Stuart Taylor has a typically thoughtful column on the issue of harsh questioning. Because Taylor’s columns have no permanent links, I’ll quote extensively:
“A democracy as resilient as ours must reject the false choice between our security and our ideals,” President Obama said on April 16, “and that is why these methods of interrogation are already a thing of the past.”
But is it really a false choice? It’s certainly tempting to think so. The fashionable assumption that coercive interrogation (up to and including torture) never saved a single life makes it easy to resolve what otherwise would be an agonizing moral quandary.
The same assumption makes it even easier for congressional Democrats, human-rights activists, and George W. Bush-hating avengers to call for prosecuting and imprisoning the former president and his entire national security team, including their lawyers. . . .

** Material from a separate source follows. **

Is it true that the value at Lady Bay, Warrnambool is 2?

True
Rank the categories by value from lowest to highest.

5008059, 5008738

But there is a body of evidence suggesting that brutal interrogation methods may indeed have saved lives, perhaps a great many lives — and that renouncing those methods may someday end up costing many, many more.

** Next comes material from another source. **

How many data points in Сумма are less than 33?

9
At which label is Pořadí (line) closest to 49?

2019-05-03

To be sure, the evidence in the public record is not conclusive. It comes mainly from Bush appointees and Central Intelligence Agency officials with records to defend and axes to grind. There is plenty of countervailing evidence coming from critics who have less access to the classified information that tells much of the story and have their own axes to grind. There are also plausible arguments for renouncing coercive interrogation even if it does save some lives.
But it would be an abdication for the president to proceed on the facile assumption that his no-coercion executive order is cost-free.
Those on the left have been pointing to an op-ed by Ali Soufan in the New York Times from Wednesday, in which Soufan says: “There was no actionable intelligence gained from using enhanced interrogation techniques on Abu Zubaydah that wasn’t, or couldn’t have been, gained from regular tactics.” But as Tom Maguire points out, during the period of time that Zubaydah was questioned using “regular tactics,” he was “stripped, held in an icy room and jarred by earsplittingly loud music,” according to the New York Times.
Maguire concludes: “Harsher techniques were introduced in August, but the techniques before then were surely harsh.” In any event, the real debate about waterboarding centers around revelations in recent memos regarding details revealed by a different detainee, KSM, about a plot that would have killed thousands if executed: the Library Tower plot in Los Angeles (discussed in my post here). Soufan knows nothing about that, and KSM and Zubaydah are obviously different people who may have required different tactics.
Back to Taylor:
I see no reason at all to doubt the sincerity of Dennis Blair, Obama’s own national intelligence director, who said in an April 16 memo to his staff that “high value information came from interrogations in which those methods were used and provided a deeper understanding” of Al Qaeda.
Blair later qualified this by adding, “There is no way of knowing whether the same information could have been obtained through other means.” But a reasonable person might imagine that it would take more than sweet talk, mind games, and lollipops to get hardened terrorists to sing.
Blair argues that the style of interrogation we have pursued has hurt our standing in the world, to which Taylor responds:
He may be right (or wrong) about that. But even if he is right, does it make sense not only to ban the brutal Bush-Cheney brand of interrogation but also to lurch to the opposite extreme by ordering the CIA not to “threaten or coerce” any detainee in any way?
No yelling? No restricting a detainee to nutritious but unappetizing cold food until he talks? No threats of long-term incarceration, even though such are used routinely and quite legally by police all over America? Should people suspected of plotting mass death really be treated more punctiliously than people suspected of burglary?
The people who agree with the Obama approach don’t care about the evidence. They will lazily accept the premise that the timing of the KSM arrest doesn’t square with the breakup of the Library Tower plot, even though I have explained how it does. They simply have their own smug and self-righteous view about torture. That view may get us killed.